Search code examples
c#.netencodingcharacter-encoding.net-core-3.1

1 byte 8 bit encoding


I need to create System.String from file with some unknown ASCII-compatible 1-byte encoding to replace some numbers in text with regex, but Encoding.ASCII is 7-bit, and Utf-8 is multi-byte so it won't round-trip back to same byte sequence.

Is there encoding in .Net Core which can round-trip any byte sequence?

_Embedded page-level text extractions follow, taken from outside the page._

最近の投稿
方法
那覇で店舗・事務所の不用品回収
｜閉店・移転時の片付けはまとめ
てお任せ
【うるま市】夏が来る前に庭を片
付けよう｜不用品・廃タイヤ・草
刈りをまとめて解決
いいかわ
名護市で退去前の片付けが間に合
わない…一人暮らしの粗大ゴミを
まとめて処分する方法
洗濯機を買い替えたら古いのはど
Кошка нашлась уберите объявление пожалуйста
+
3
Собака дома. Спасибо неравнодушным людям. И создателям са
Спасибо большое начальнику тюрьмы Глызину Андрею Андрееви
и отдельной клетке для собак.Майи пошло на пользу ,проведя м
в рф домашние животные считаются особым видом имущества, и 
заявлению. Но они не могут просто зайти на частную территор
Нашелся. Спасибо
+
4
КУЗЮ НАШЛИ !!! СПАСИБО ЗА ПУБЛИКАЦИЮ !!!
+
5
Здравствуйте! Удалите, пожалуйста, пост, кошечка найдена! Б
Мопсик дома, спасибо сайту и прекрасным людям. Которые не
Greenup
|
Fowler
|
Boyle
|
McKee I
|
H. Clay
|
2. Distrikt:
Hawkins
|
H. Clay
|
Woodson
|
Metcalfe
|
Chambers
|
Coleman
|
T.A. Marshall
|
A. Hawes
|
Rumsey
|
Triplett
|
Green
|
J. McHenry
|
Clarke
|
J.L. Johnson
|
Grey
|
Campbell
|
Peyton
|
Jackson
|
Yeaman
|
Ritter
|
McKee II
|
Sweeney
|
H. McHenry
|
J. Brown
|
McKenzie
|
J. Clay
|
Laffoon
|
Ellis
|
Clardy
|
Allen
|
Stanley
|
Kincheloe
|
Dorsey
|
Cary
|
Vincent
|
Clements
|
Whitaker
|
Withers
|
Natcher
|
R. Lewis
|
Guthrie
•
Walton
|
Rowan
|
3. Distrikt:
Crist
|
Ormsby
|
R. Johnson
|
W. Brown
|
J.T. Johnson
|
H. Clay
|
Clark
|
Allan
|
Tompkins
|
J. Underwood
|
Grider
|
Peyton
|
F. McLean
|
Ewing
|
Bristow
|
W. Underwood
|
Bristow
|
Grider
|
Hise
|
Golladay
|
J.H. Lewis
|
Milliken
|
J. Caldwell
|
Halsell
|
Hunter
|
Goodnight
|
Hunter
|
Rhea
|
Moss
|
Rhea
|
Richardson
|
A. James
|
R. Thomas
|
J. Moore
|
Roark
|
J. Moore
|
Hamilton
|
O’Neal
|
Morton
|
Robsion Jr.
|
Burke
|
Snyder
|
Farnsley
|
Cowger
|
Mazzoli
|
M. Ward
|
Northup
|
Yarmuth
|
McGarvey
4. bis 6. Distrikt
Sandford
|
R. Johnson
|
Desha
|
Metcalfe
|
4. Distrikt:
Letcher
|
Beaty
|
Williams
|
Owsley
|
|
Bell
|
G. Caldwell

UPD: Windows-1256 Character set looks promising, but it Windows only.


Solution

  • Using ISO-8859-1 will map directly to Latin-1 Supplement Unicode block and back again (roundtrip). And it is one of encodings .NET Core supports by default.

    // C#
    var enc = Encoding.GetEncoding(28591); // ISO-8859-1 (code page 28591)
    var b = Enumerable.Range(0, 0xFF + 1).Select(x => (byte)x).ToArray();
        
    enc.GetBytes(enc.GetString(b)).SequenceEqual(b) == true
    

    More over each char will have equivalent byte value

    // F#
    let bytes = [| Byte.MinValue .. Byte.MaxValue |]
    let chars = Encoding.Latin1.GetChars bytes
    Array.map byte chars = bytes
    
    val it: bool = true